Aboitiz-Ayala group eyes ‘bundled’ airports project
The Aboitiz Group is keen on bidding for other “bundled” regional airports the government may auction off under its public private partnership (PPP) program and it may keep its partnership with the Ayala group, a company official said.
Aboitiz Equity Ventures president and CEO Erramon Aboitiz said the airport business remained attractive if the government could structure deals that would provide the scale similar to the P17.5-billion Mactan-Cebu International Airport project.
Aboitiz and partner Ayala, as well as five other groups, were outbid during the opening of financial proposals last Dec. 12 for the Mactan-Cebu airport deal. The project, however, has yet to be awarded given a still-to-be-resolved row between the top two bidders.

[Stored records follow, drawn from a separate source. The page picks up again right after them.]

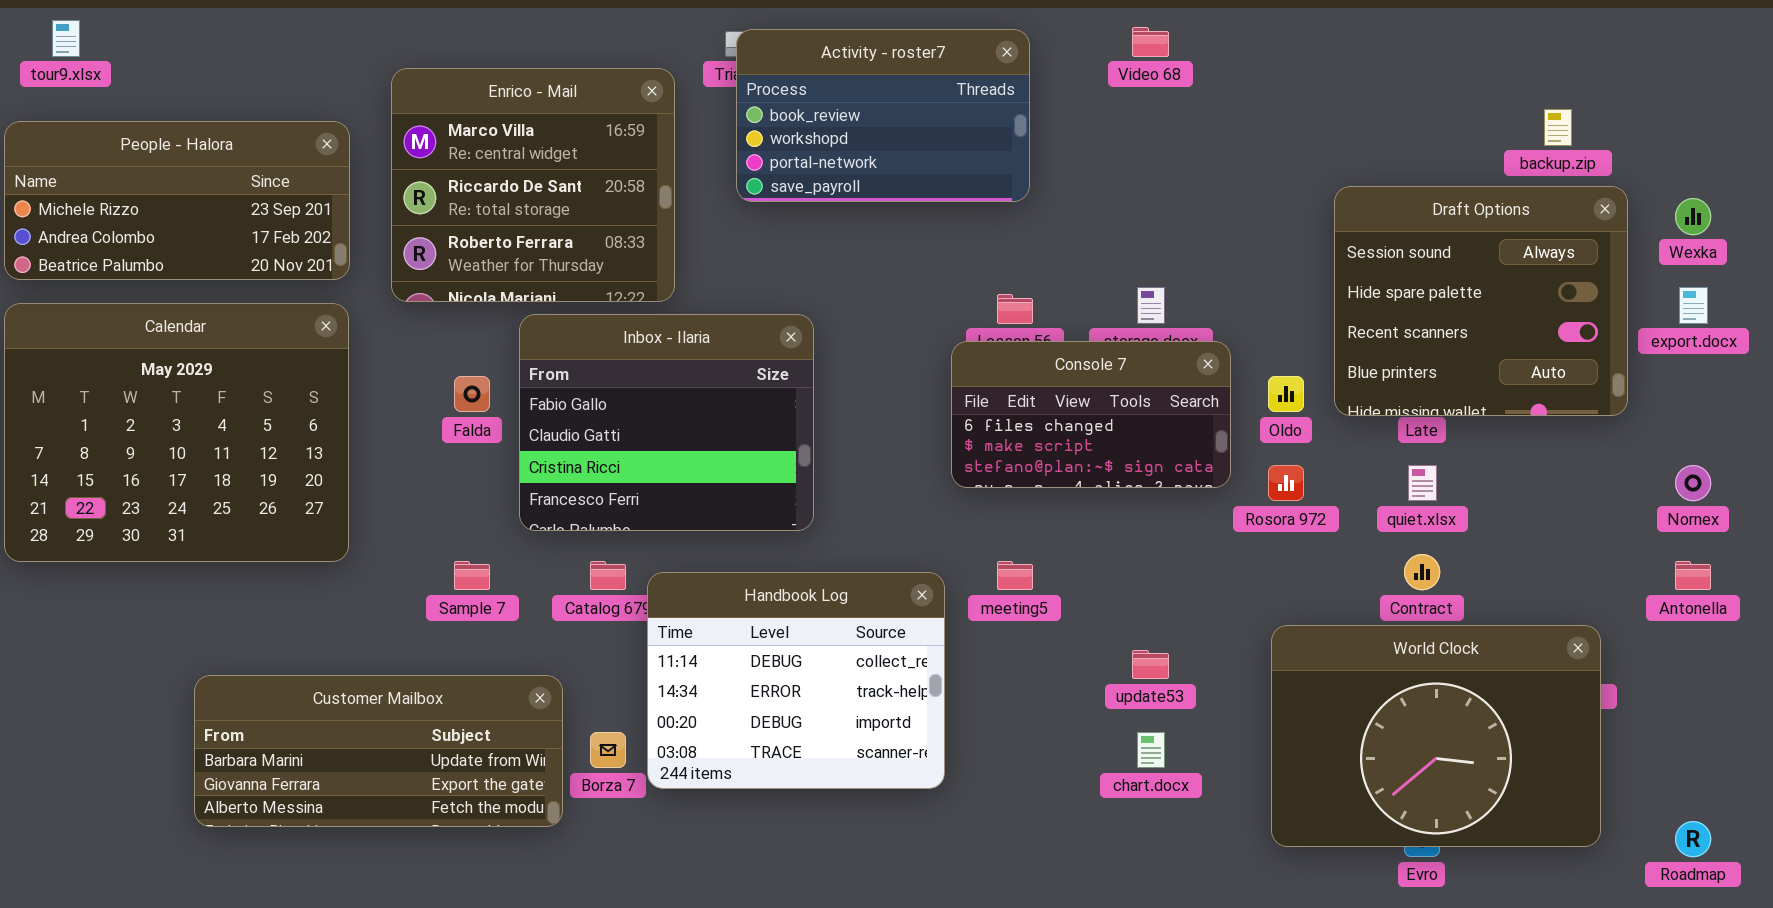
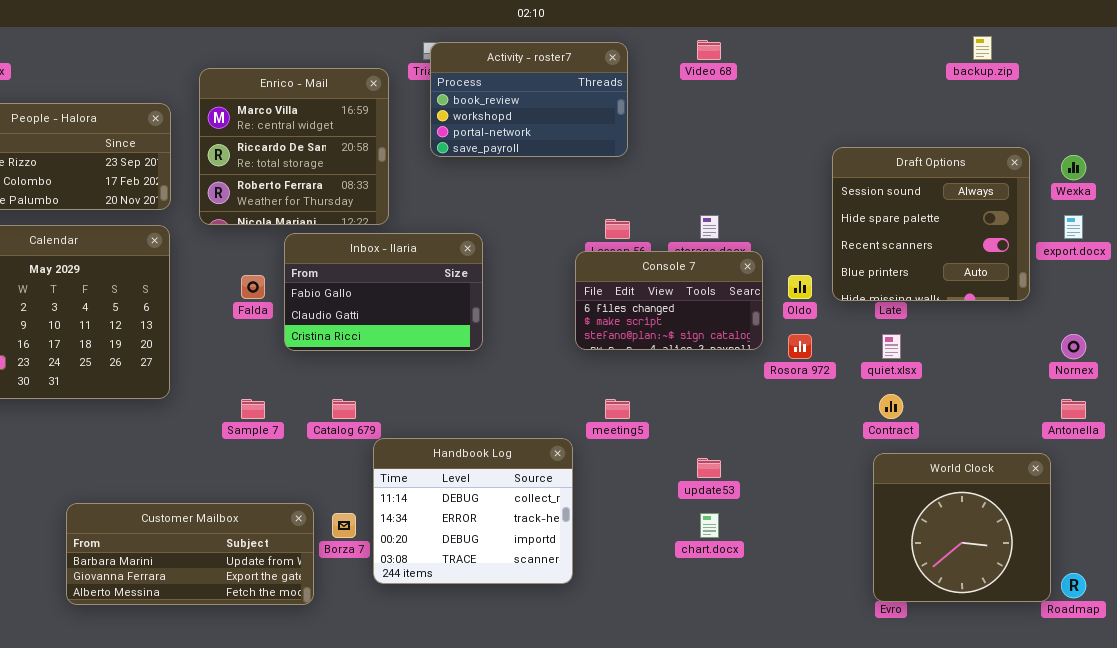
backup.zip: [1544,109,1572,146] -> [973,36,992,60], moved
Inbox - Ilaria: [519,314,814,531] -> [284,233,483,351], resized
Handbook Log: [647,572,945,789] -> [373,438,573,584], moved
World Clock: [1271,625,1601,847] -> [873,453,1051,602], moved, resized
Customer Mailbox: [194,675,563,827] -> [66,503,314,605], moved

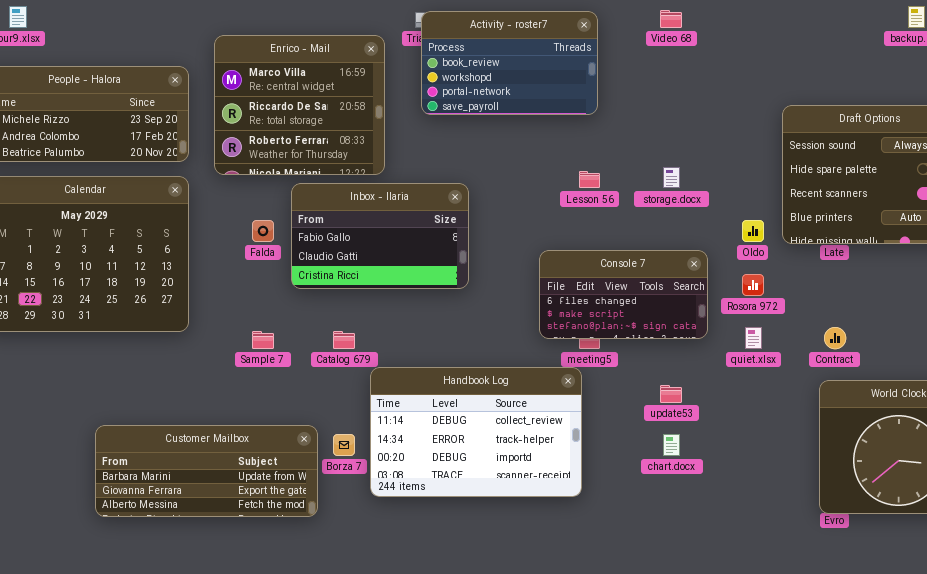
Console 7: [575,251,763,350] -> [539,250,708,339], moved
quiet.xlsx: [882,334,901,359] -> [745,327,762,349], moved
Handbook Log: [373,438,573,584] -> [370,367,582,497], resized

Recently, the government has indicated that it was looking at bundling airport operations contracts for Iloilo, Bacolod, Davao, Puerto Princesa (Palawan), Bohol and Laguindingan (Misamis Oriental) under the PPP scheme. This means bidders keen on breaking into the business could pursue fresh opportunities.
“We definitely had intentions of growing that business if we were successful in Mactan,” Aboitiz told reporters in a recent interview, adding that they would again participate “if there are interesting projects” and of a particular size.
He noted that there were no commitments to pursue future airport deals with Ayala but “it makes sense that we look at them together.”
Other conglomerates like JG Summit Holdings and Metro Pacific Investments as well as San Miguel Corp., which were also unsuccessful in the Mactan-Cebu bid, were keen on other deals that may be auctioned off, their respective officials said.
The PPP Center said it would hold a series of meetings with the private sector to help determine the optimal size of bundling. For example, airports in Davao, Bacolod and Iloilo handled about 5.5 million passengers in 2011, government statistics showed. Mactan Cebu International Airport, the Philippines’s second-busiest airport, handled about 6.7 million passengers last year.
Other bidders had noted that they would first need to see the issues surrounding Mactan-Cebu Airport resolved. The awarding of the project, originally scheduled on Jan. 6 this year, has been delayed as the Filinvest group, which placed the second-highest offer, raised various issues, including an alleged conflict of interest violation, against frontrunner Megawide-GMR.
Megawide-GMR offered a P14.4-billion premium bid against the roughly P14 billion offer of Filinvest-Changi. The main conflict-of-interest allegation, being contested by GMR-Megawide, involves a key official of Malaysia Airports Holdings Berhad, which is a partner of a rival consortium for the Cebu airport deal, but is also a director of two airports that GMR operates in India.
PPP Center executive director Cosette Canilao told reporters this week that the transportation department’s bids and awards committee would soon render a decision on the matter.